A Christian Theology of Work

A Christian Theology of Work

This spring, my new book, When Christians Clock In: How Faith Makes a Difference in the Way We Work, will be published. I’m eager to share excerpts from the book here on the blog.

As I sat down to write this book, it occurred to me that perhaps I had bitten off more than I could chew. To declare what the Bible says about human labor is a tall task.

The Biblical record that says most about work, sweat, toil, and labor is the Old Testament book of Ecclesiastes. The primary word in the book is the Hebrew word hebel, which is usually translated “vanity.” The word means vapor, emptiness, transitory. It is like a fog that you cannot get your fingers around. It is gone by mid-morning and leaves no evidence that it was ever there. This is the word most used to describe work. We read in Ecclesiastes 2:18-19,

I hated all my toil in which I had toiled under the sun,

seeing that I must leave it to those who come after me —

and who knows whether they will be wise or foolish?

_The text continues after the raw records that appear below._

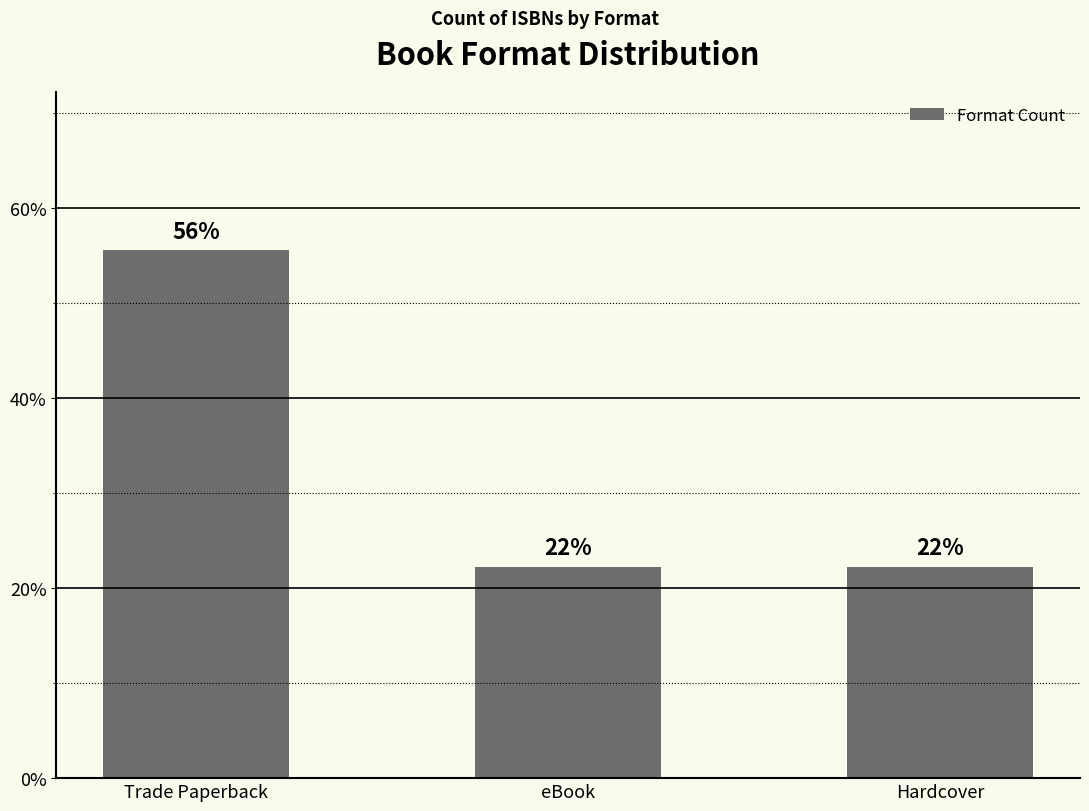

The value at eBook is 5.4. True or false?

False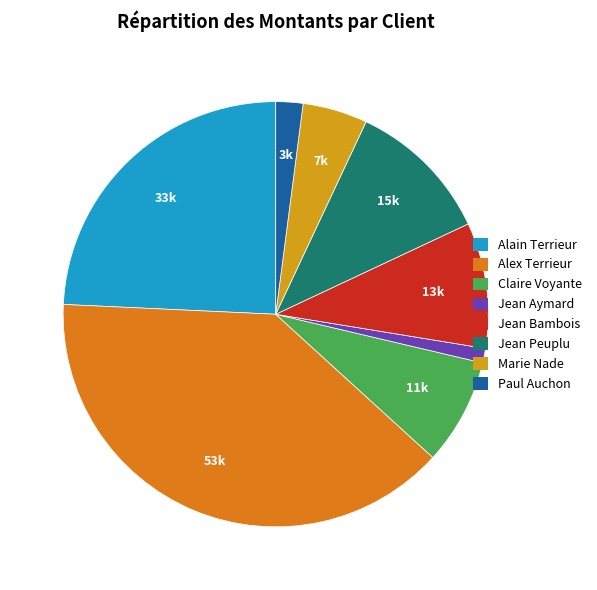

Is Claire Voyante the majority of the pie?

No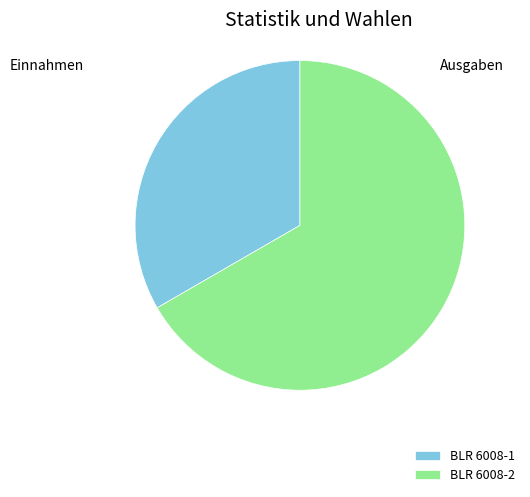

Which slice represents more than half of the pie?

BLR 6008-2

Yet they will be master of all for which I toiled

and used my wisdom under the sun.

This also is vanity.”

Not a pretty picture of work. But Ecclesiastes does suggest several reasons behind our work. To know why we toil may be a good starting place. We’ll look at the first reason in today’s post.

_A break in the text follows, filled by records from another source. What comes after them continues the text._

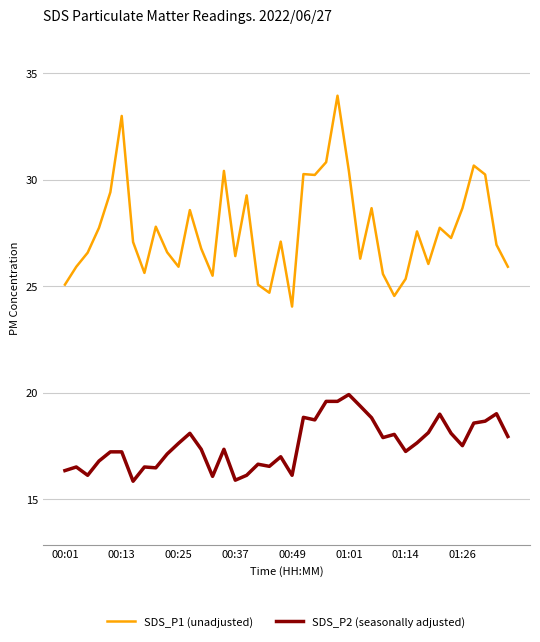

What is the highest value of the SDS_P1 (unadjusted) series?

34.0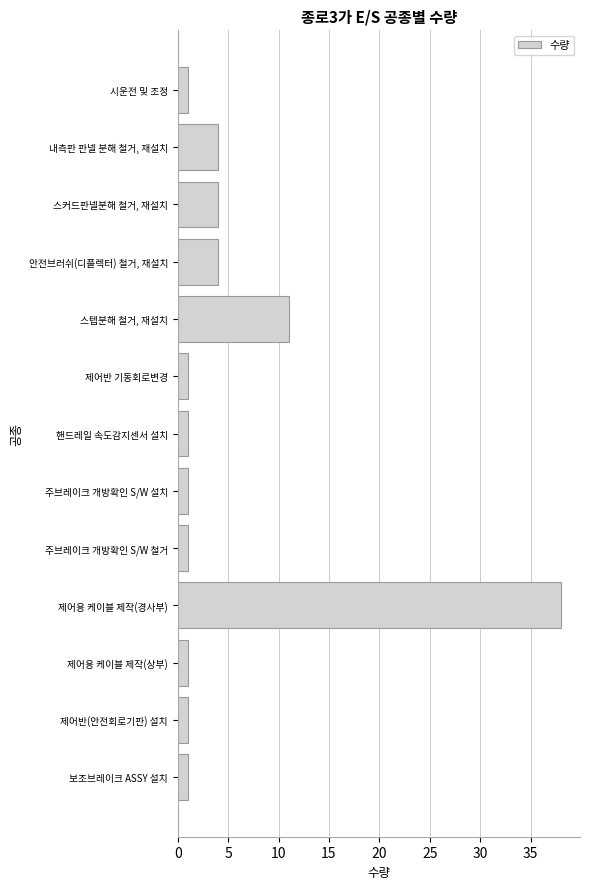

Is it true that the value at 안전브러쉬(디플렉터) 철거, 재설치 is 4?

True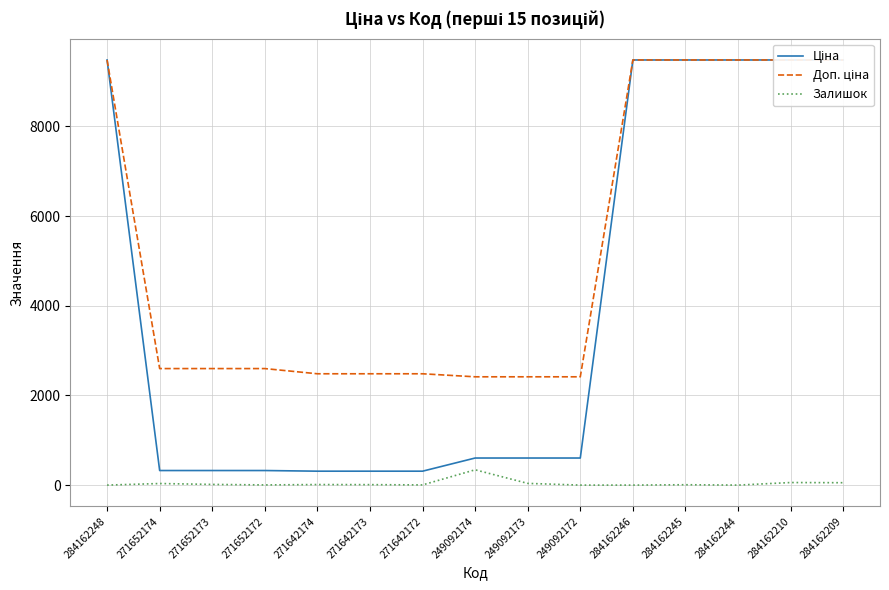

What is the greatest value displayed?

9480.1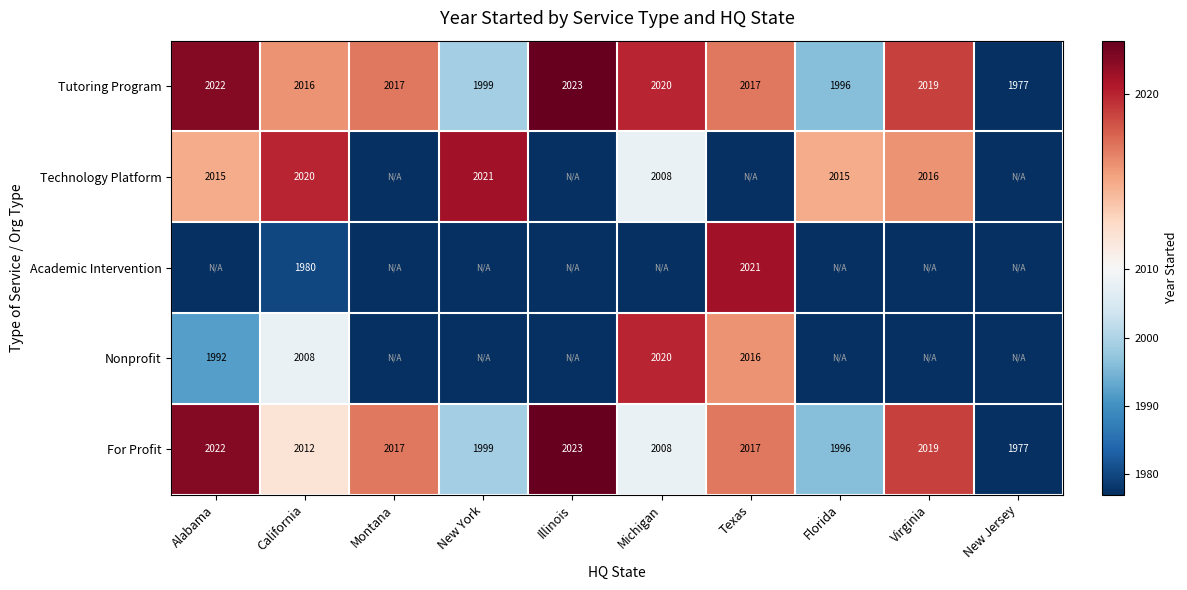

What is the difference between the Tutoring Program values at Illinois and New York?

24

We Work Because We’ll Die If We Don’t

Ecclesiastes says that fools fold their hands and die from laziness (4:5). So we work to stave off death brought on by lack of creature comforts. We work to put a roof over our head and food on the table. Since the curse of Eden, we have been sweating in the dirt to secure our food from a hard scrabble ground that exacts a price on us in exchange for a crop. Maslow’s hierarchy of need is true. We work to provide for basic human needs. An empty stomach can be a powerful motivator.

So what does that suggest about a welfare system that houses and feeds those who can work but don’t? Is this the mercy of the Bible coming through or the curse of a world that is not fair? I don’t think many Christians would oppose a form of welfare that aided the orphan and the widow, the in-between jobs provider, the incapacitated and injured, the single parent with a load of child care.

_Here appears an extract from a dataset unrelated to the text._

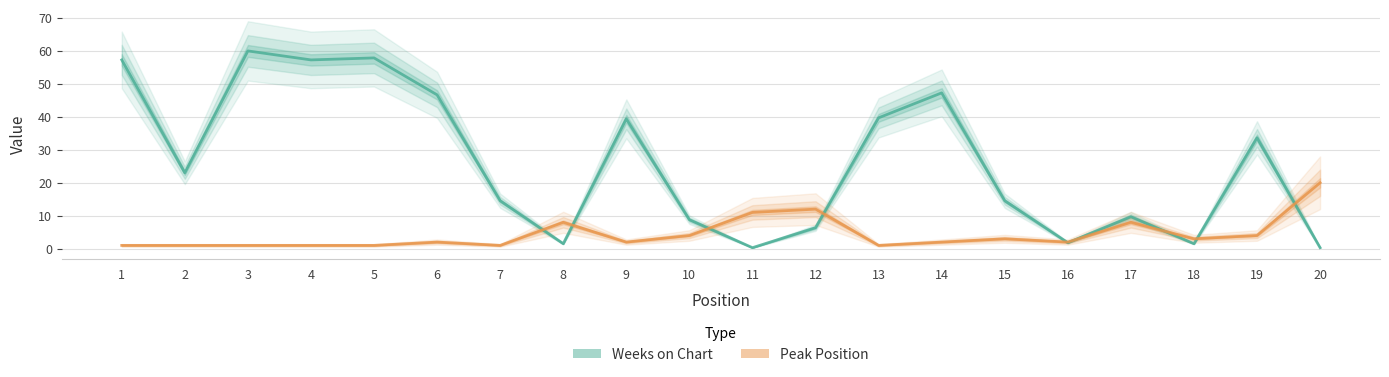

Where do Peak Position and Weeks on Chart first cross each other?

7 and 8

But what about the able-bodied, jobs available, lazy person? Does Ecclesiastes suggest that this person is a fool who should fold his/her hands and die? Are we required to remove the consequences for non-work as an act of human compassion? Maybe our government has nullified the musings of Ecclesiastes by rewarding the refusal to work.

Even this week as Congress reconvened, our country’s lawmakers disagreed about reinstating unemployment benefits to millions of people who lost them at the end of 2013. In today’s sluggish economy that has not yet completely rebounded from a financial collapse five years ago, deciding how to help and what type of aid to offer is not easy.

These are the kind of tensions that work theologies bring on. Where do consequences for laziness end? And where does mercy begin? How does society require someone to work? How responsible is society for those who choose not to work?

Work baptizes us into a river of theological questions.

So on one level, Ecclesiastes may be right – that we work because we’ll die if we don’t.

But working to eat to work to eat to work to eat seems like hebel to me. It is a fog that you live in but can never quite hold in your hand. You are here today, gone tomorrow. Is working for life’s necessities all there is to our labor?

In my next post, we’ll look at another reason suggested in Ecclesiastes.

Comments

  1. Dan
    Thanks for an extremely thought-provoking blog! I’ll have to read it several times to begin my personal answer to your question!

    Blessings!

  2. John 6:26-27

    Appreciate your heart. Anxious to read the follow up.